A young governess newly graduated from the Swanburne Academy for Poor Bright Females travels to her first assignment at a grand estate. Upon arrival she discovers that her charges have been kept in a barn since their discovery on the estate grounds where they were presumably raised by wolves. Making them presentable for the lord and lady of the manor is a herculean task which she takes on with Mary Poppins like grace.

This book has the look and feel of a book for younger children and yet the vocabulary and literary references assume a more sophisticated reader. The humor is dry and not overdone but plentiful.

And, in the category of "not new":

Lamb: The Gospel According to Biff, Christ's Childhood Pal

Lamb: The Gospel According to Biff, Christ's Childhood Pal by Christopher Moore.

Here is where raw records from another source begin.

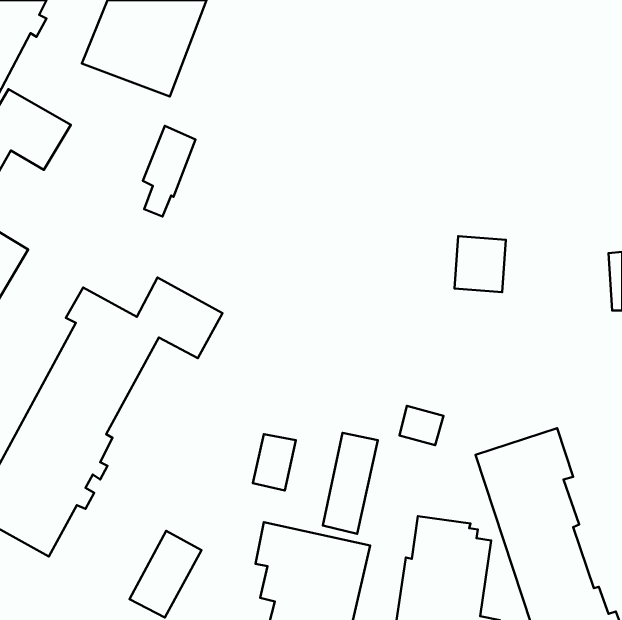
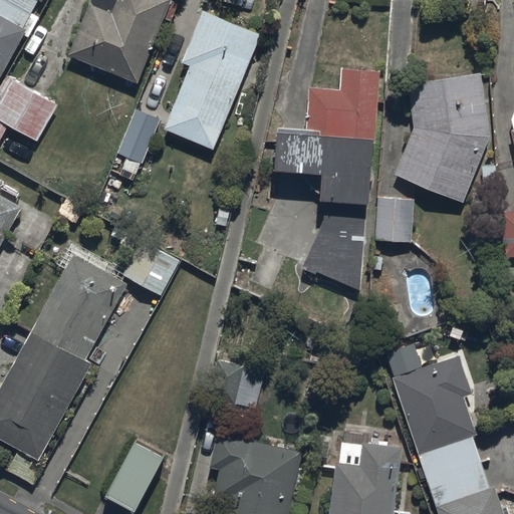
building: none -> [165,10,260,150]
building: none -> [279,69,377,290]
building: none -> [393,72,488,204]
building: [323,433,378,534] -> none

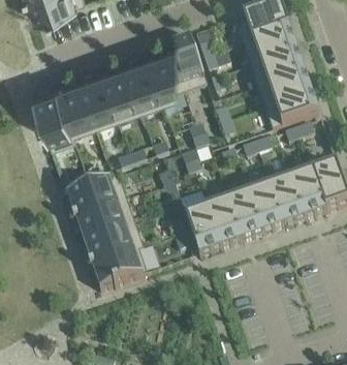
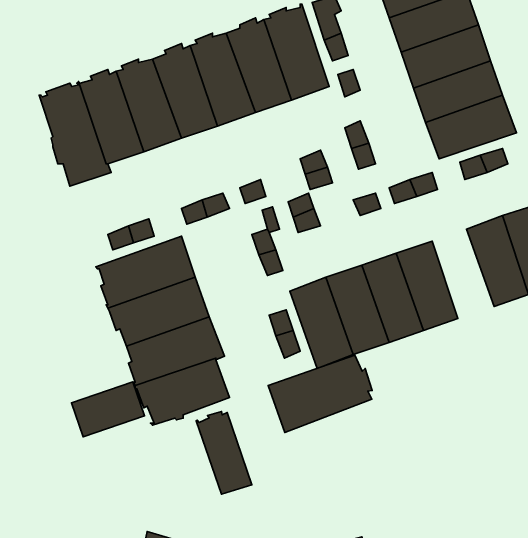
building: [270,176,307,230] -> none
building: none -> [268,355,372,433]
building: none -> [72,382,144,437]
building: none -> [196,412,252,494]

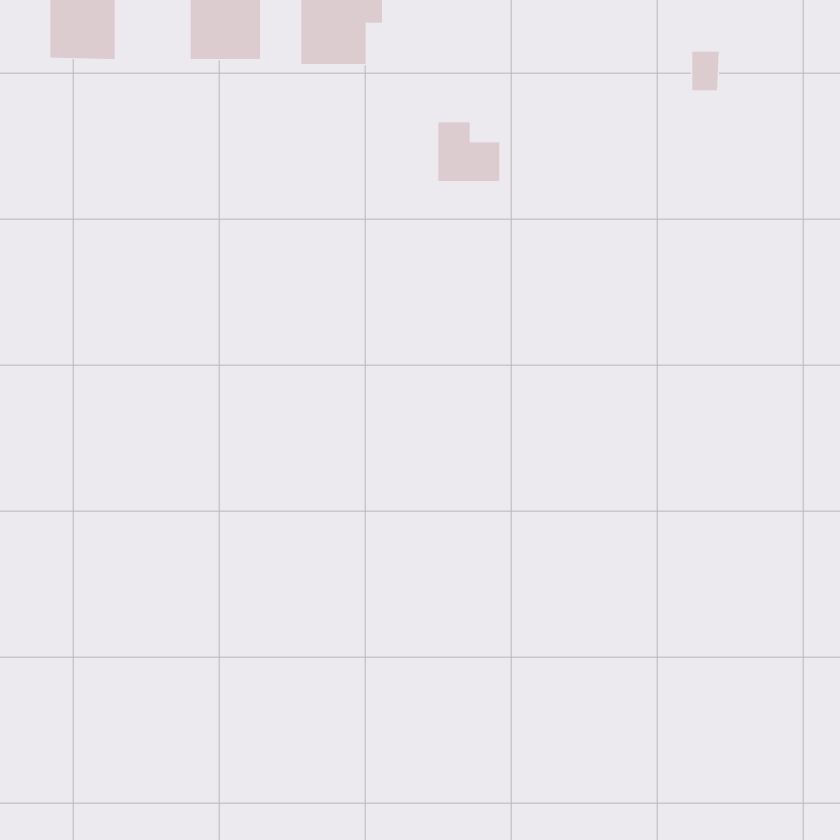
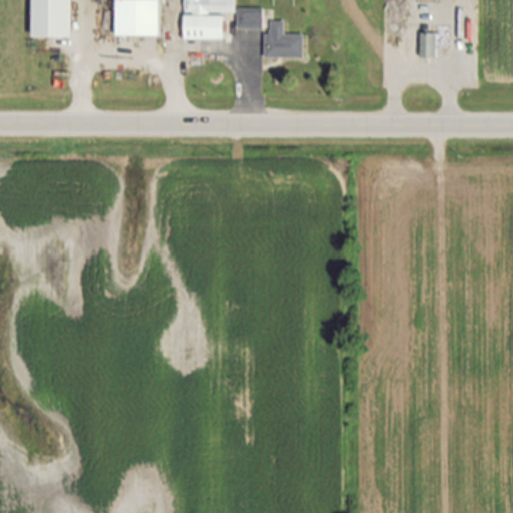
building: none -> [236,9,260,28]
building: [437,122,500,181] -> [264,21,302,57]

A new gospel, as told by Biff, resurrected from the dead to enlighten people as to where Christ was between the wedding at Cana and his famous ministry. A rollicking and bawdy tale that endeavors to explain why Christ's teachings have much in common with eastern religion's wisdom.

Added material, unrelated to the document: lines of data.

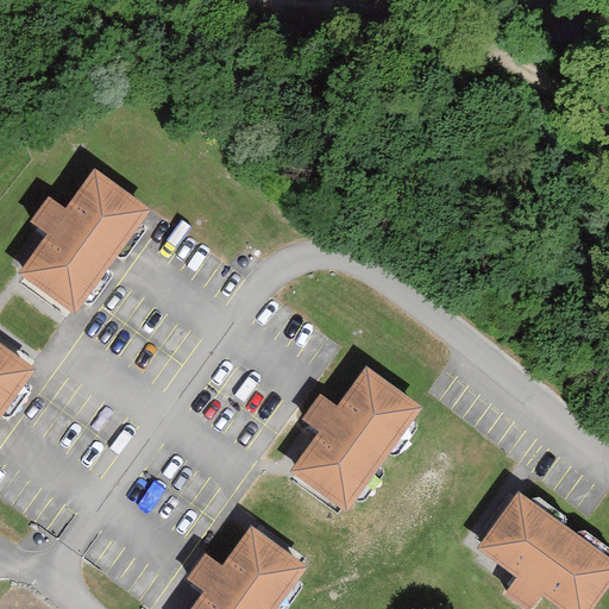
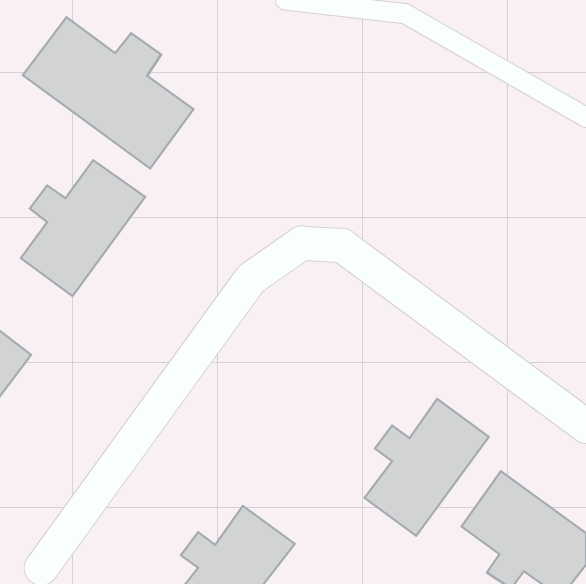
building: none -> [23,17,194,169]
building: [291,368,420,509] -> [365,399,489,536]

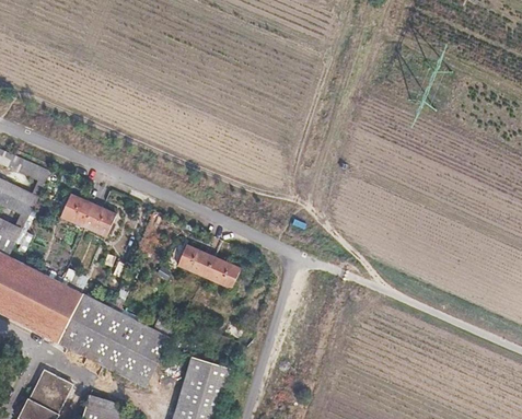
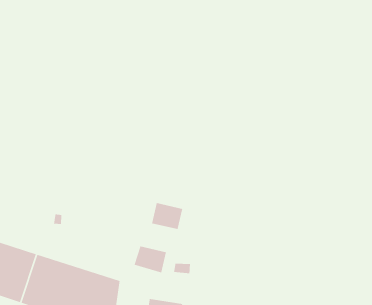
building: [59,193,113,235] -> none
building: [177,245,214,278] -> [133,246,167,274]

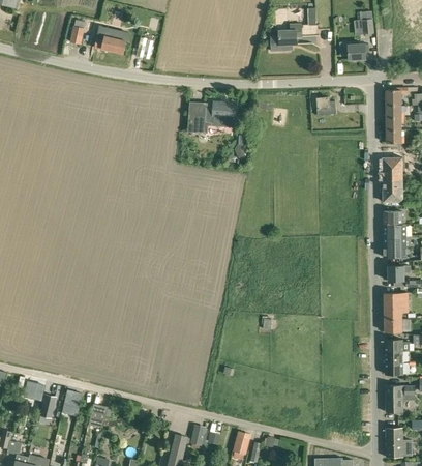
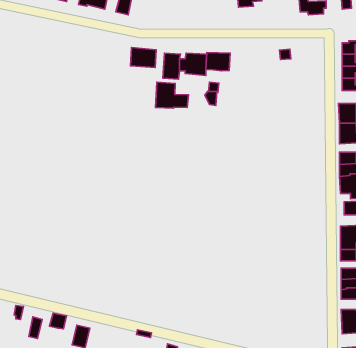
building: none -> [131,47,156,67]
building: none -> [206,53,230,71]
building: none -> [155,82,188,108]

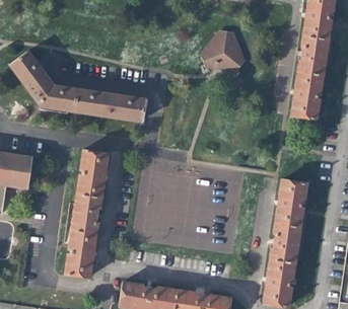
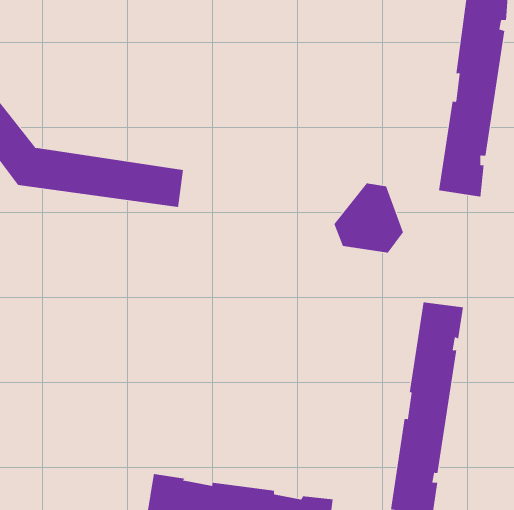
building: [204,30,246,72] -> [333,183,404,253]
building: [65,148,109,276] -> none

This book is not for the devout or thin skinned, but for those who know about different religions and have a good sense of humor about religion in general, and their own in particular (whatever it may be). This book provides the full realm of humor, from intellectual to downright crude.

And, in the realm of "hey, I wanted to read that! why is it missing from my library?!":


Cosmic by Frank Cottrell Boyce.

A twelve year old boy who looks twenty five because of his size and early facial hair suffers the usual problems with adults who think that someone who looks older should act older. When an opportunity for a group of kids and one parent to pilot a rocket into space comes along, he knows he's not bright enough to qualify as one of the kids but manages to hoodwink those in charge into sending him as the parent. Of course, being an adult is not necessarily all that great.

I've been dying to read this book. It looks light and funny, but also promises to address the situation of many of my students whose bodies have grown faster than the rest of them.